[Exercise objective]
When a line in the data below includes "Antônio", pick it out and copy it.

-------- Dataset extract --------

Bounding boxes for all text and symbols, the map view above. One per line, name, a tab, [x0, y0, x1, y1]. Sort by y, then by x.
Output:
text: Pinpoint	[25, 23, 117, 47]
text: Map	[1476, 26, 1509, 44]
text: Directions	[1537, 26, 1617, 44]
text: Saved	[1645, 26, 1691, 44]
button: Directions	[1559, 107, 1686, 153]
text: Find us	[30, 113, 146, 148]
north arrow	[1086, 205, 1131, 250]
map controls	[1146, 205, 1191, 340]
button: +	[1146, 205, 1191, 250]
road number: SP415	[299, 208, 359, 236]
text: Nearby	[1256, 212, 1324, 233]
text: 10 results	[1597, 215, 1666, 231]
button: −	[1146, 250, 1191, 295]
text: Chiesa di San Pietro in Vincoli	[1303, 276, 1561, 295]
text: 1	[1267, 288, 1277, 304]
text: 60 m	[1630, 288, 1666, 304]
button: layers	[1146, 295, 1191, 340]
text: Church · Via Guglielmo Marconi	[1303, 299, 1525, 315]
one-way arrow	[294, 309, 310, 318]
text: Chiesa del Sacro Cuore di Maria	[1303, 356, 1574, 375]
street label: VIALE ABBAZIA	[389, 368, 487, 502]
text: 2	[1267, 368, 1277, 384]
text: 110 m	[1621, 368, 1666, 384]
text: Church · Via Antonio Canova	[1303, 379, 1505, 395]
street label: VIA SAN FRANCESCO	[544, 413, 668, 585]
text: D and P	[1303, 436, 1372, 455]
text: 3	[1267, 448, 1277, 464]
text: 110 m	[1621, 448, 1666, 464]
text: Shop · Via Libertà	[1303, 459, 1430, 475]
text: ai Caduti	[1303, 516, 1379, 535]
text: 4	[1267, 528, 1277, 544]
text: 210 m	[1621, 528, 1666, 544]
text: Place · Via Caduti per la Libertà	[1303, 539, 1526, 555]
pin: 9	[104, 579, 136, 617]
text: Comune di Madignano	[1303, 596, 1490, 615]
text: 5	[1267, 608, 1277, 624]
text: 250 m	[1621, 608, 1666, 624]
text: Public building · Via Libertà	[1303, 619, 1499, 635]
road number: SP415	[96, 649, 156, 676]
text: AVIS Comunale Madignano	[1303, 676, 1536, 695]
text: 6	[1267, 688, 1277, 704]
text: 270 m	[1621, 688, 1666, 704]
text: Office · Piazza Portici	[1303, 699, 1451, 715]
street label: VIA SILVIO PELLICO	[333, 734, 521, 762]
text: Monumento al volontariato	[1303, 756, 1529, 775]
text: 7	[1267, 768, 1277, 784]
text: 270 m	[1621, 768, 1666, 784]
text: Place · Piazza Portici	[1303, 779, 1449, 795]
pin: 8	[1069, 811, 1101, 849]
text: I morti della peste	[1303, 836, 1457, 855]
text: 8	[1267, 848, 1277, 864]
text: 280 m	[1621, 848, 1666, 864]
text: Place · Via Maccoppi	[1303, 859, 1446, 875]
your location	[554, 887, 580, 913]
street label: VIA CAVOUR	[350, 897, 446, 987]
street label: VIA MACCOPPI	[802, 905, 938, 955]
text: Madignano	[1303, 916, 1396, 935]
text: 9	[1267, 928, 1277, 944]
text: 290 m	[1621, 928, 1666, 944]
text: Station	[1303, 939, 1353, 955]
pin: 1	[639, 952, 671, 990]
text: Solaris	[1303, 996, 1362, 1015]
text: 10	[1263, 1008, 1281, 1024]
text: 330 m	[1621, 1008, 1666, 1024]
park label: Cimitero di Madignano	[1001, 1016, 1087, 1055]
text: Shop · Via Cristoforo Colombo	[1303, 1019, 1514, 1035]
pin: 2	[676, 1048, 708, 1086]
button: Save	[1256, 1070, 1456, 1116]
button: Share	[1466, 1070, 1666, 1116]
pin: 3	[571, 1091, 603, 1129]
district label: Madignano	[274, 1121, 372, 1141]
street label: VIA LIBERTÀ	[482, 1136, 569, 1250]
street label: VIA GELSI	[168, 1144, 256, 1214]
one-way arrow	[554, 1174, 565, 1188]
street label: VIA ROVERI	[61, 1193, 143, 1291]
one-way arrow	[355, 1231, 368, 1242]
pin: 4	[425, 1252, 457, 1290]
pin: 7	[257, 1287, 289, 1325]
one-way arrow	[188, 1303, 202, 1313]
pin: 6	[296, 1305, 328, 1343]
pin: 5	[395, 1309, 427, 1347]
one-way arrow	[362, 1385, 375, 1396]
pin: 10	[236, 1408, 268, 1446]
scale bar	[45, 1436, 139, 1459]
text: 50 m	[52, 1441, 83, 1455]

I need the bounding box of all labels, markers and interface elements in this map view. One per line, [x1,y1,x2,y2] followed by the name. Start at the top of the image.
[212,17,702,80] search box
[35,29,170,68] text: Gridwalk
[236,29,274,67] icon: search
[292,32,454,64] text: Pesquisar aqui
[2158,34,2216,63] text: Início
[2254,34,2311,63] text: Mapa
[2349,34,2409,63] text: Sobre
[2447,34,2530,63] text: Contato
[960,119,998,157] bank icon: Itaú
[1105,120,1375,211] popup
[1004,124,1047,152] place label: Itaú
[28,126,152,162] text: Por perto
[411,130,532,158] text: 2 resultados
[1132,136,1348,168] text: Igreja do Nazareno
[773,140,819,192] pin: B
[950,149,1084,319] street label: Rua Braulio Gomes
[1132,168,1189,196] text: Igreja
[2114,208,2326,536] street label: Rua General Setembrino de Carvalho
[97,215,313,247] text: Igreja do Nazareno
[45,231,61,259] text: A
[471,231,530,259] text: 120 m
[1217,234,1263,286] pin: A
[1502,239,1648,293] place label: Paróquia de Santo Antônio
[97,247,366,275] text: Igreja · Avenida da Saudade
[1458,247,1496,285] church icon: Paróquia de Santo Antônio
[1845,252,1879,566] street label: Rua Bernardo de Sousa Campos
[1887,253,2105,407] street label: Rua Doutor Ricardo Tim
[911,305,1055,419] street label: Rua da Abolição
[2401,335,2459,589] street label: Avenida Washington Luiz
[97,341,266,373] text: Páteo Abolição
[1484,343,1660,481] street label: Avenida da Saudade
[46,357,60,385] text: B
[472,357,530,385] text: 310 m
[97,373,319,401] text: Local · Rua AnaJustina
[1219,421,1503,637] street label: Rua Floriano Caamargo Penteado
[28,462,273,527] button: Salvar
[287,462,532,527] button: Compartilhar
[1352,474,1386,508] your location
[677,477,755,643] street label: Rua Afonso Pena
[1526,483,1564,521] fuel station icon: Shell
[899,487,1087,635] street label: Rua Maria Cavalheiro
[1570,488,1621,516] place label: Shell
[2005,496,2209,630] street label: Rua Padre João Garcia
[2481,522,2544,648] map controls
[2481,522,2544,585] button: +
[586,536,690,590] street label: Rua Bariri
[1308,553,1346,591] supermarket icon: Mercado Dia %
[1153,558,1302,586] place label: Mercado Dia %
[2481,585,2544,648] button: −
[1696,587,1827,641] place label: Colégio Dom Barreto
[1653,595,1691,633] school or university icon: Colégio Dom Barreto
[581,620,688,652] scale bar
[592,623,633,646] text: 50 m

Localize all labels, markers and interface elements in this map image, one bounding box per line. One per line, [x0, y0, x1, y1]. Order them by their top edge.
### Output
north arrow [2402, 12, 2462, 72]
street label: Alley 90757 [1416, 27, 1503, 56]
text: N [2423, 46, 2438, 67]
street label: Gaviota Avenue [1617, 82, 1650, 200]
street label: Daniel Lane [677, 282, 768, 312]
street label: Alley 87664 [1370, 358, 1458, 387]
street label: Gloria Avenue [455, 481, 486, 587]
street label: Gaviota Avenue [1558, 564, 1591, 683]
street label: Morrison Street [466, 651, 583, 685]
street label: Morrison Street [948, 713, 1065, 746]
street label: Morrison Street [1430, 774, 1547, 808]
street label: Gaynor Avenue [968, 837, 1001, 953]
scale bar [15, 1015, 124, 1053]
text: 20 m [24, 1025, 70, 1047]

--------

[Answer to the exercise]
[1502,239,1648,293] place label: Paróquia de Santo Antônio
[1458,247,1496,285] church icon: Paróquia de Santo Antônio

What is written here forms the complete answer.